With this environment, it seems that he has already broken his relationship because it counts, he talks about it without any personality. I want the character to see the scenes that he tells about himself, from the side.

After all, there are many childish and adolescent extremes and parental excuses in such behavior. It’s like a children’s fight in a sandbox, only to the extent that those children have long been in adult bodies.

I want it to be impersonal, I want it to be brilliant. Because of the kind of life we ​​have been through, we no longer have to feel guilty or hurt because it has already been lived and therefore it is over.

This text will go straight to the hearts of many, it is an exceptionally universal story. We in our thirties are thinking about how to build our families. How to be a father? Mommy?

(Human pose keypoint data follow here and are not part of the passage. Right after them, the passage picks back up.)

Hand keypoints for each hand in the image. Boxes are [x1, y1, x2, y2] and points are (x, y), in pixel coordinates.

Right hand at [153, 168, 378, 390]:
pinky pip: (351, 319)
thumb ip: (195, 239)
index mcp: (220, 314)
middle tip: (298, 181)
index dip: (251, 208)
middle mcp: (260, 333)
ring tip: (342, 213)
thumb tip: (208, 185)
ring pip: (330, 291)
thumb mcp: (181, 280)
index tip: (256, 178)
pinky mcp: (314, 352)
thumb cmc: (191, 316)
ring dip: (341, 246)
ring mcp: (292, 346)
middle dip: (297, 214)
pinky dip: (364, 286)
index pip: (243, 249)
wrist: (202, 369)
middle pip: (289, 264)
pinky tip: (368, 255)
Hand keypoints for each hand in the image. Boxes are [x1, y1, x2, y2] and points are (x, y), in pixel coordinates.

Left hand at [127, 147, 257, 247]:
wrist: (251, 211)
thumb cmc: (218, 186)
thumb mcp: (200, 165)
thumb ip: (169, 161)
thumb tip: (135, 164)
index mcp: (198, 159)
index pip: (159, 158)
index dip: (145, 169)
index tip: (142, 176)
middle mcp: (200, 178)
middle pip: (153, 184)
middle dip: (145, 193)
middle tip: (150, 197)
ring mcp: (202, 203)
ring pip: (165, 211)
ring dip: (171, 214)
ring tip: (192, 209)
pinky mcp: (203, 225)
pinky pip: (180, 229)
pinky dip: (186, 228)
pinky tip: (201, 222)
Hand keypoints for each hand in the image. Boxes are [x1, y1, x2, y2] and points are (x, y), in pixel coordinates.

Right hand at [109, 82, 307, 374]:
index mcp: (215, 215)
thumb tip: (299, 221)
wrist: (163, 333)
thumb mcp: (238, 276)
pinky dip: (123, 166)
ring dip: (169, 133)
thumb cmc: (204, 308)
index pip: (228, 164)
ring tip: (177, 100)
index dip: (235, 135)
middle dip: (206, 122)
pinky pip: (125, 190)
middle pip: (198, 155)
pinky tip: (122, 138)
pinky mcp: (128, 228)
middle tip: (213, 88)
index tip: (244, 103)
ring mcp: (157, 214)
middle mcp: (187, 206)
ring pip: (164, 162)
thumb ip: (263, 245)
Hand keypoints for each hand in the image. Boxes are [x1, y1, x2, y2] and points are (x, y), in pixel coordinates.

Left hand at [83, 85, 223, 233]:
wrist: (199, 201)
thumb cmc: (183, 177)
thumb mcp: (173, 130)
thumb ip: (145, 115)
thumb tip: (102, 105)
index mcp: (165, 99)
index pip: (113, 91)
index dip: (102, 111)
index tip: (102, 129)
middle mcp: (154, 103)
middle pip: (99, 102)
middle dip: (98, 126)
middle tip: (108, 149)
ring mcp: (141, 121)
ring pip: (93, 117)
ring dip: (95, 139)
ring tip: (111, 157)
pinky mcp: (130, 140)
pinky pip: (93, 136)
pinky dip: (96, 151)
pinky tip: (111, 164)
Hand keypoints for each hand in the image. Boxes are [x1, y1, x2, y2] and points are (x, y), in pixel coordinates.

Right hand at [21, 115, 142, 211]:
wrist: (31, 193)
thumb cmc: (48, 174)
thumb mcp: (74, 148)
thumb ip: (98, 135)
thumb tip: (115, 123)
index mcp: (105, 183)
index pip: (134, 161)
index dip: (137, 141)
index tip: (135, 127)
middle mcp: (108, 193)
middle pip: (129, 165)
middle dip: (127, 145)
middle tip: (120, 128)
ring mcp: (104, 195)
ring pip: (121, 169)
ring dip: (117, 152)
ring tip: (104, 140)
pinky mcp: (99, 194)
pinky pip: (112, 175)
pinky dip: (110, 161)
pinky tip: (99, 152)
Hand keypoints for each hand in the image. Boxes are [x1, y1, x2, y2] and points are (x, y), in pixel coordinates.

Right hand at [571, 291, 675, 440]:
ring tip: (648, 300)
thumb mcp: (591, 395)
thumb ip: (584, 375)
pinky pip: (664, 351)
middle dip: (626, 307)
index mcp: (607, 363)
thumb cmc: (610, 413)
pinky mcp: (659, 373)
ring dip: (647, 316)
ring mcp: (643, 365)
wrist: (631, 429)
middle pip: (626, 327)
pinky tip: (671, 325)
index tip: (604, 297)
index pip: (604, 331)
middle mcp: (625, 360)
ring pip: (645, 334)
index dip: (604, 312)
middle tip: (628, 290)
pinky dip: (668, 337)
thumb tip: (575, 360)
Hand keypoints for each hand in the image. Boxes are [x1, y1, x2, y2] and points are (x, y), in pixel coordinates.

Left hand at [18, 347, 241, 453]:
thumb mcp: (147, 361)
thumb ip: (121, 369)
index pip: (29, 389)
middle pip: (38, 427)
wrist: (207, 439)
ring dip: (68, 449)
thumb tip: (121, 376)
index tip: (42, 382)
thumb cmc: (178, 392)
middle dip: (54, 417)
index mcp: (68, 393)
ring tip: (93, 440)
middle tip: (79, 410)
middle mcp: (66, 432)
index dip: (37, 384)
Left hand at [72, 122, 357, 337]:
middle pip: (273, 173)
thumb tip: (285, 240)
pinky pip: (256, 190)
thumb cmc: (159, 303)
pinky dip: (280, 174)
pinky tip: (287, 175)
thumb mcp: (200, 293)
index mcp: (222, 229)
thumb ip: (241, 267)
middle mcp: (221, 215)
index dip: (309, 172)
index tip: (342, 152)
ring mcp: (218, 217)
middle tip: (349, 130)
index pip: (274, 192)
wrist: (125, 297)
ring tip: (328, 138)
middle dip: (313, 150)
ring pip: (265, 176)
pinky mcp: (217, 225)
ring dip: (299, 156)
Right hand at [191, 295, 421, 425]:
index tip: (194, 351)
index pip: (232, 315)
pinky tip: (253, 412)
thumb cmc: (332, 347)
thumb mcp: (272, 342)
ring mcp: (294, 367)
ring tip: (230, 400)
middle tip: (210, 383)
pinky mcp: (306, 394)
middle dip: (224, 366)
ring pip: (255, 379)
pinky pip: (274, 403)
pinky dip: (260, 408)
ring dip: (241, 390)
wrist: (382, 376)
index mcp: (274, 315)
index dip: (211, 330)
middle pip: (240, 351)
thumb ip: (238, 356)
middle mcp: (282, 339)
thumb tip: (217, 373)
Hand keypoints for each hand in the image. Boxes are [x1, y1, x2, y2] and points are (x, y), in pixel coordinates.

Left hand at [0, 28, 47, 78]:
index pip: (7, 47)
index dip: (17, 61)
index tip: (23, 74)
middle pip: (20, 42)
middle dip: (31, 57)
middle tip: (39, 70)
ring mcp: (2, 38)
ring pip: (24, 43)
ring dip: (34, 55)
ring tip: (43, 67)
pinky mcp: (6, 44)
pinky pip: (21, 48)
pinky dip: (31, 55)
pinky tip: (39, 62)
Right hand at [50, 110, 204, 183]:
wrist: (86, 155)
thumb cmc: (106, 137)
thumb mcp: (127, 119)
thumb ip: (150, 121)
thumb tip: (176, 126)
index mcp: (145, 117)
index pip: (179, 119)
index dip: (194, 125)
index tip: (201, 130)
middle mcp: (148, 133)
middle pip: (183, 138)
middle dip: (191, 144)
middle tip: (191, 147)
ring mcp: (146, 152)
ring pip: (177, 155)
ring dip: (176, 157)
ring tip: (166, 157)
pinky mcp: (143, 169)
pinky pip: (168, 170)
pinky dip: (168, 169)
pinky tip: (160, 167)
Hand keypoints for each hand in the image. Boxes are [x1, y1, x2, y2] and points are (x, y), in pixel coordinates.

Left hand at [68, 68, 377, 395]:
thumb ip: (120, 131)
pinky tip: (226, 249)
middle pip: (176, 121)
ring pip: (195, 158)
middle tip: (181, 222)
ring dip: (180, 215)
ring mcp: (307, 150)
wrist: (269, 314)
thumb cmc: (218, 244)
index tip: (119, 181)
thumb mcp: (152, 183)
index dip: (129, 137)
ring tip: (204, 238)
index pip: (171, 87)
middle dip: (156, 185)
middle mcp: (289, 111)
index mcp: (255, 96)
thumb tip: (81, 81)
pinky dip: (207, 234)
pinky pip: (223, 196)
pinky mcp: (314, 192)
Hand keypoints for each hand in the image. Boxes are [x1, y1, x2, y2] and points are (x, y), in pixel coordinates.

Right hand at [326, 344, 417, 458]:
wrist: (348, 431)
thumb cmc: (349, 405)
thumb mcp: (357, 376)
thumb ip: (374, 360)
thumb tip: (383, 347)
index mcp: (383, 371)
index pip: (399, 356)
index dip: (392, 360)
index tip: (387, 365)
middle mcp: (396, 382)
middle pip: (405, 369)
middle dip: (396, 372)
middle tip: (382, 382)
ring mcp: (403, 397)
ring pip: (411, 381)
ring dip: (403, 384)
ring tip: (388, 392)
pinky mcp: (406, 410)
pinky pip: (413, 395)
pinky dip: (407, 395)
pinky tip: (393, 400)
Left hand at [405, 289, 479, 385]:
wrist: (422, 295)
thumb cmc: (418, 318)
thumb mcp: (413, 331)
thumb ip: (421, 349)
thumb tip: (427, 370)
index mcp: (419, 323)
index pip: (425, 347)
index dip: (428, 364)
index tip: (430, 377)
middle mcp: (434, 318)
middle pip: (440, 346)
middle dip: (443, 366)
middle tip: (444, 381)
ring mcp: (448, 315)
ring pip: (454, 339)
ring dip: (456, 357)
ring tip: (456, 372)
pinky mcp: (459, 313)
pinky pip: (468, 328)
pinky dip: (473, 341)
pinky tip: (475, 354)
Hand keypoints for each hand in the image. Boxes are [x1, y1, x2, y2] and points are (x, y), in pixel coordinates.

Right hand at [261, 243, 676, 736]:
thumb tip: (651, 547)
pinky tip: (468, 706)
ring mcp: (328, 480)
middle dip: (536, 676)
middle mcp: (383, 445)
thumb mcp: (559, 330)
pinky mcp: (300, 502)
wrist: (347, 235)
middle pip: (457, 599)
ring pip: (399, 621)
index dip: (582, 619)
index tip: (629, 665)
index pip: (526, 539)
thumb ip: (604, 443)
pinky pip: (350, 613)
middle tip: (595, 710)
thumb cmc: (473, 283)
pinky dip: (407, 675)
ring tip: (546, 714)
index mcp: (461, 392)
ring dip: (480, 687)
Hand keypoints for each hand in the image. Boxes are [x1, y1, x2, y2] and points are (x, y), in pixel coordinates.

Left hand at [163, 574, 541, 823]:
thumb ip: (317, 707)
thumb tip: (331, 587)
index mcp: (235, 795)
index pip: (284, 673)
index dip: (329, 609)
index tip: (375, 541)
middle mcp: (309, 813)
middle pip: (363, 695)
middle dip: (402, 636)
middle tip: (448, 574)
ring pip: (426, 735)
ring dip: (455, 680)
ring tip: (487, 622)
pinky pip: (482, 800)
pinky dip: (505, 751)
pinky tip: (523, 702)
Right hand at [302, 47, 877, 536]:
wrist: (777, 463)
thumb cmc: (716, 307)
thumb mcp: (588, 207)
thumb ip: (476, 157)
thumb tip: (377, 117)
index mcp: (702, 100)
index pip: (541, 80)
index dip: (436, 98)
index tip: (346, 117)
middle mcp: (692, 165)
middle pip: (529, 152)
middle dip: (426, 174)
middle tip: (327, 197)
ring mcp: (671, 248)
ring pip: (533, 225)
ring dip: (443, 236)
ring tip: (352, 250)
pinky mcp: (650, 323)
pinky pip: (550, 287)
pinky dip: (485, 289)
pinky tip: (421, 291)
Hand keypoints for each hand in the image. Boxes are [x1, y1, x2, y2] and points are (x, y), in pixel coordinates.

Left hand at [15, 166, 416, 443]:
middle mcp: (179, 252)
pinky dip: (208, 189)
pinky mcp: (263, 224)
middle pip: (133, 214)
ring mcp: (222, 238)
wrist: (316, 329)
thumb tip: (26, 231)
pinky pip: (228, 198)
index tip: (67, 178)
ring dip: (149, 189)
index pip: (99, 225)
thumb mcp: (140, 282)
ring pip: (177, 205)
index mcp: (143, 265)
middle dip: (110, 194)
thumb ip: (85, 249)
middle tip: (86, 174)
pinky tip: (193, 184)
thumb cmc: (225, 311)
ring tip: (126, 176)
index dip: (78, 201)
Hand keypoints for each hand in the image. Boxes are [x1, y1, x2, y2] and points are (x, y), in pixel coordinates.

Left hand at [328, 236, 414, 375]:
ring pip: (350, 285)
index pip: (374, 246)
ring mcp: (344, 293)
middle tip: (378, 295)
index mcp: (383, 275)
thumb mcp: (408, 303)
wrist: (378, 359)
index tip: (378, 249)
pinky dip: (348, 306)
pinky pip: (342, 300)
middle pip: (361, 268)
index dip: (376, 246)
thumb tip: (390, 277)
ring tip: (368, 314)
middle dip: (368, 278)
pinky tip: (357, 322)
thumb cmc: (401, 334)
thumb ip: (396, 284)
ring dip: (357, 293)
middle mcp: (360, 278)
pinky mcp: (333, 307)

But then we become parents, we get engaged. And images of our families accompany us, they are not always pretty.

I think maybe these fears and our current neuroses are the result of dreams killed by our families, parents. I can rarely see and understand everything as clearly as in the palm of my hand while reading something.

I contacted the author, he promised to come to the premiere. It will be interesing. I believe that this text is the key to speak directly and without metaphors about the tectonic fault that separates us from our parents.

The Lithuanian National Drama Theater premiere “Who Killed My Father” on July 14-15. It will take place at the Lithuanian Medical Library (spectators will be welcomed at the Žemaitė sculpture, Žemaitė Square, Gedimino Avenue). After that, the performance will be shown in the newly built LNDT Small Hall. July 15, the performance will be broadcast live online.